Disclosure: Torres reports consultant roles with Astellas, Genentech, Gilead Science, Janssen Pharmaceuticals, Merck, Novartis, Pfizer, Theravance Biopharma and Vertex Pharmaceuticals. Please see the full study for a list of all other researchers’ relevant financial disclosures.

    Perspective

    Barbara Ann Burtness, MD

    Barbara Ann Burtness

    Mahale and colleagues conducted a case–control study, drawing on a large population of patients with cancer and hepatitis C virus (HCV) infection followed at The University of Texas MD Anderson Cancer Center. Head and neck cancer cases (n = 409) were separated into oropharynx and nonoropharynx cases, presumably as something of a surrogate for HPV infection. This dichotomization was supported by assays for HPV or with the surrogate biomarker p16 in the 57% of oropharyngeal cancer cases, in which such testing had been performed as part of clinical work-up. Because of the very strong association of HPV–negative head and neck cancer with cumulative tobacco use, the control cases selected were patients with lung, esophageal or bladder cancers, albeit there has been a rise in esophageal adenocarcinoma in nonsmokers in recent decades. Patients with lymphoma were excluded because of the known association of hepatitis C with some forms of lymphoma. The researchers reported a strong association between seropositivity for hepatitis C and head and neck cancer.

    An important consideration is whether hepatitis C seropositivity correlates with head and neck cancer because hepatitis C can play a role in the initiation or progression of these cancers, or whether it is merely a reflection of other exposures that lead to head and neck cancer.
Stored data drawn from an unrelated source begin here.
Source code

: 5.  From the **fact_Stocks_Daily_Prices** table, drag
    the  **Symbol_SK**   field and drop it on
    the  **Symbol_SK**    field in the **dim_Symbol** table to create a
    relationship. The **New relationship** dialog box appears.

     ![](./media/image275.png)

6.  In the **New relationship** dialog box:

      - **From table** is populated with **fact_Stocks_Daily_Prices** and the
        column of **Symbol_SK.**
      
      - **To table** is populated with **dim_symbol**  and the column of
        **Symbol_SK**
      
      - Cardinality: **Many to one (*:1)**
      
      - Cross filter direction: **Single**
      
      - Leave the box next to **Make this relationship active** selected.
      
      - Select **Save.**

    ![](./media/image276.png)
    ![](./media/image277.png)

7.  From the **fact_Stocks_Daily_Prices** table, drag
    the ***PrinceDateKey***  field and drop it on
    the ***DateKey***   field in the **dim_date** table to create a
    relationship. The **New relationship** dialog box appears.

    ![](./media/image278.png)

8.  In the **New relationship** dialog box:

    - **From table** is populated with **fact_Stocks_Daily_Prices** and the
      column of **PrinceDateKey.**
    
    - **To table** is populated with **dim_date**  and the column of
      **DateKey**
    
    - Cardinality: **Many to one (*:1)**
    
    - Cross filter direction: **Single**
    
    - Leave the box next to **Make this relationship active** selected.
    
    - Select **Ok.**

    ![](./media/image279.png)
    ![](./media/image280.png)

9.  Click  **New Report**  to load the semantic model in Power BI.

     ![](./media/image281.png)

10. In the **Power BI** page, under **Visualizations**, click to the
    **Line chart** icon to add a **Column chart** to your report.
Injection drug use remains the most important risk factor for HCV acquisition in the United States, and changes in incidence of HCV infections in younger-birth cohorts in the United States mirror changes in illegal opiate use. Other characteristics associated with HCV infection that overlap with head and neck cancer risk factors for both HPV–associated and HPV–negative head and neck cancer include alcohol use, male sex, black race, low family income, high school education or less, and a history of at least 10 lifetime sexual partners. The results of this study stood up to adjustment for a number of these factors, including birth cohort, as well as tobacco and alcohol exposure.
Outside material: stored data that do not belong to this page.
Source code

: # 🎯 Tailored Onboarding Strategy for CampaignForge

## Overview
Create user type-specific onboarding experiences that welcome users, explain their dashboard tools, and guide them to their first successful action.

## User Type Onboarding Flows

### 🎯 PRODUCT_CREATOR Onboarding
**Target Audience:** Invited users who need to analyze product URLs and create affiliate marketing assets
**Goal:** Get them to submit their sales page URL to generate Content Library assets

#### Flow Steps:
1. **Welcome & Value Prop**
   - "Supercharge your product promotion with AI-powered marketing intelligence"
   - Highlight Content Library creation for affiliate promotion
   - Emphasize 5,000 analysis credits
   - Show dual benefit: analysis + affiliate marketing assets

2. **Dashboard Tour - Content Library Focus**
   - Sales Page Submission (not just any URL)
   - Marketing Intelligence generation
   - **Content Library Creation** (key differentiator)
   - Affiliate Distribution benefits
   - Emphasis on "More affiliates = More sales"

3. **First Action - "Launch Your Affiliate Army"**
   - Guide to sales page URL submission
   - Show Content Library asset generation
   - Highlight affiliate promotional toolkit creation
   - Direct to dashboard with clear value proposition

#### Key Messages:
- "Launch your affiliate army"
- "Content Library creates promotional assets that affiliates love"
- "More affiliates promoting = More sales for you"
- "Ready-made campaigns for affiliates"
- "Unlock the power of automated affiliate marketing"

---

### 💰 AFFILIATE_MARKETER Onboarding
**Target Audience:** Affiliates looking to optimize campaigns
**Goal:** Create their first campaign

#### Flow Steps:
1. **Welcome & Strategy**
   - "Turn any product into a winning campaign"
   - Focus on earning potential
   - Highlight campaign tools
    Limitations of the study include use of a control group that consisted entirely of individuals with cancer rather than examining hepatitis C prevalence in patients without cancer; conduct in a country with low hepatitis C prevalence, which increases the impact of behavioral risk factors on hepatitis C acquisition and raises the likelihood of confounding when those risk factors independently lead to head and neck cancer; and the fact hepatitis C screening was not done uniformly across patient groups at MD Anderson.

    Nonetheless, this is a provocative publication, and future studies to determine if hepatitis C has a role in head and cancer carcinogenesis are warranted.


    Barbara Ann Burtness, MD
    HemOnc Today Editorial Board member
    Yale Cancer Center

    Disclosure: Burtness reports no relevant financial disclosures.